Your hybrids incorporate lots of neutrals and beams of fluorescent tonalities. Where do you reference your color-coding?

My colors are often drawn from inverted imagery. Within these images, I draw out loud colors that offset themselves against cool muted tones, which for me seem to dance between the lines of fitting in and standing out. When zipped, the colors of the garments must provide disguise, however, when unzipped they must provide liberation to their wearer.


How have you tackled sustainability since the founding of your brand?

Although it is impossible to claim 100 percent sustainability, it is something that we are conscious of. An advantage of being a small brand is having the ability to control and understand where materials are coming from.
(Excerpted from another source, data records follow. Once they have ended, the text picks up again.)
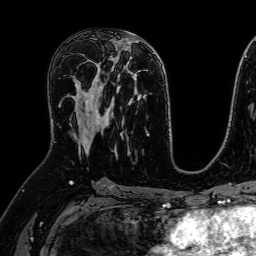
Breast MRI (dynamic contrast-enhanced), one axial slice. Slice 38 of 64 in the series (ordered by position). Cropped to one breast. Dynamic contrast-enhanced series, time point 2 of 7 at this slice position (early post-contrast). 1.5 T. TE 2.6 ms, TR 5.2 ms. 2.5 mm slice thickness. 256 × 256 image matrix, field of view 230 × 230 mm. Female patient.
Annotated regions visible in this slice (semi-automatically segmented with operator editing):
- enhancing-tissue mask used for the functional tumour volume (all voxels passing the contrast-enhancement thresholds inside the analysis volume; usually the tumour): bounding box [x1, y1, x2, y2] px = [70, 81, 107, 154]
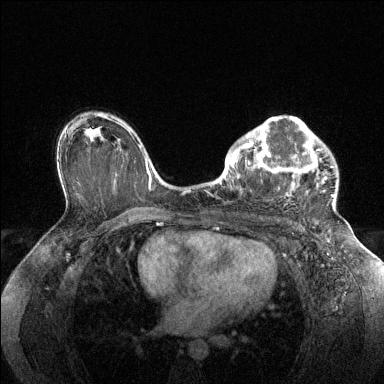
Breast MRI (dynamic contrast-enhanced), one axial slice. Slice 91 of 144 in the series (ordered by position). Dynamic contrast-enhanced series, time point 2 of 6 at this slice position (early post-contrast). 1.5 T. TE 1.6 ms, TR 4.6 ms. 1.2 mm slice thickness. 384 × 384 image matrix, field of view 360 × 360 mm. Female patient.
Annotated regions visible in this slice (semi-automatically segmented with operator editing):
- enhancing-tissue mask used for the functional tumour volume (all voxels passing the contrast-enhancement thresholds inside the analysis volume; usually the tumour): bounding box <228,116,334,202> (left, top, right, bottom; pixels)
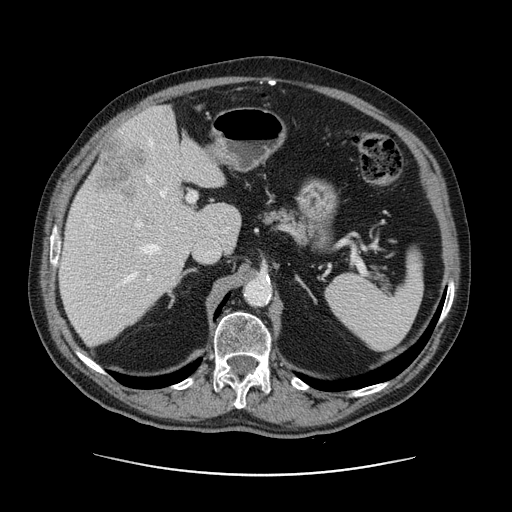
Contrast-enhanced abdominal CT, one axial slice. Slice 81 of 141 in the series (ordered by position). 120 kVp. Soft-tissue window (W 400 / L 40 HU). 512 × 512 image matrix. From the clinical record (not read from this slice): patient: male, age 87 years at operation; diagnosis: colorectal cancer liver metastases, imaged before liver resection; multiple liver metastases: yes.
Structures marked on this image (outlined manually by an expert reader):
- hepatic veins: bounding box [x1, y1, x2, y2] px = [124, 139, 167, 283]
- liver: [59, 106, 241, 345]
- planned liver remnant (the part of the liver to remain after resection): [59, 135, 241, 346]
- portal vein (with intrahepatic branches): [86, 192, 197, 287]
- liver metastasis: [95, 142, 148, 199]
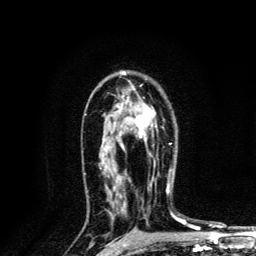
Breast MRI, one axial slice. Position 85 of 134 along the scan axis. Cropped to one breast. Dynamic contrast-enhanced series, time point 2 of 6 at this slice position (early post-contrast). 3 T. TE 4.2 ms, TR 8.6 ms. 256 × 256 image matrix, field of view 160 × 160 mm. Female patient.
Outlined on this slice (semi-automatically segmented with operator editing):
- enhancing-tissue mask used for the functional tumour volume (all voxels passing the contrast-enhancement thresholds inside the analysis volume; usually the tumour): box from (x=120, y=108) to (x=156, y=150) px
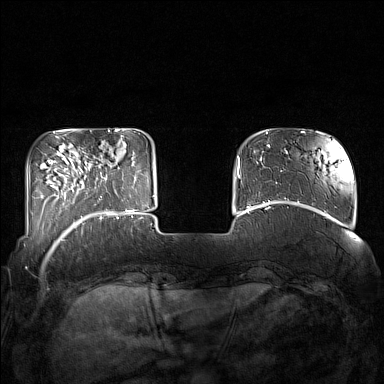
Breast MRI (dynamic contrast-enhanced), one axial slice. Slice 33 of 160 in the series (ordered by position). Dynamic contrast-enhanced series, time point 2 of 7 at this slice position (early post-contrast). 1.5 T. TE 1.8 ms, TR 5 ms. 1 mm slice thickness. 384 × 384 image matrix, field of view 350 × 350 mm. Female patient.
Outlined on this slice (semi-automatic segmentation, software-assisted and operator-edited):
- enhancing-tissue mask used for the functional tumour volume (all voxels passing the contrast-enhancement thresholds inside the analysis volume; usually the tumour): bounding box (x1, y1, x2, y2) in pixels: (85, 161, 132, 215)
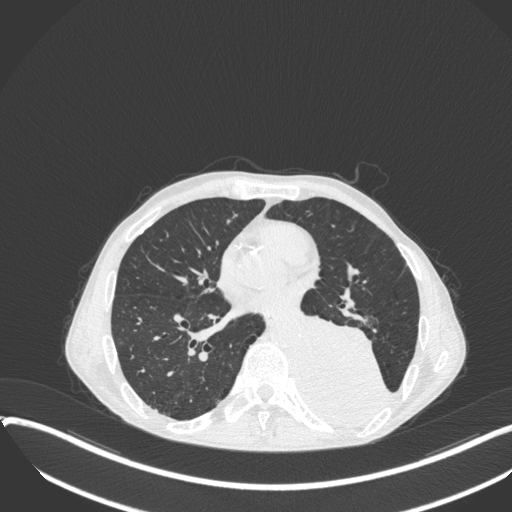
Chest CT, one axial slice. Position 161 of 400 along the scan axis. Reconstruction kernel B31f. 120 kVp. Lung window (W 1500 / L -600 HU). 1 mm slice thickness. 512 × 512 image matrix, field of view 400 × 400 mm. Male patient, age 57 years. Case-level facts recorded for this patient, not image findings: clinical TNM (as recorded): T4 N0 M0.
Outlined on this slice (rectangle marked by the reading radiologist):
- lung tumour (recorded histology: squamous cell carcinoma): bounding box <296,307,395,425> (left, top, right, bottom; pixels)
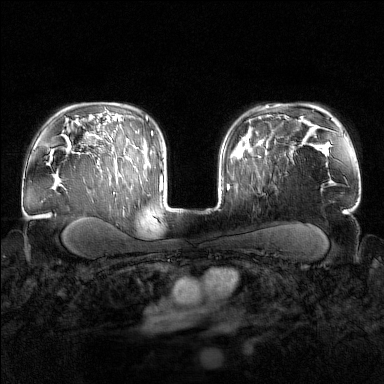
Breast MRI (dynamic contrast-enhanced), one axial slice. Position 113 of 160 along the scan axis. Dynamic contrast-enhanced series, time point 2 of 7 at this slice position (early post-contrast). 1.5 T. TE 1.8 ms, TR 4.8 ms. 384 × 384 image matrix. Female patient.
Outlined on this slice (semi-automatically segmented with operator editing):
- enhancing-tissue mask used for the functional tumour volume (all voxels passing the contrast-enhancement thresholds inside the analysis volume; usually the tumour): bounding box [x1, y1, x2, y2] px = [244, 143, 267, 152]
What is your ethnic background?

My mother is Caribbean with Guyanese parents but born in Barbados and my father Is Indo -Mauritian and English. 

As a DAZED 100 nominee, we saw you’d like to create a multiple-day performance where audiences can watch. How come?

Personally, there have always been multiple layers to my creative interests and for me, the many ways to present my work through dance and movement will always remain a curiosity. The idea of the performance being multi-day comes from an interest in using the platform to display a multitude of talents within my community.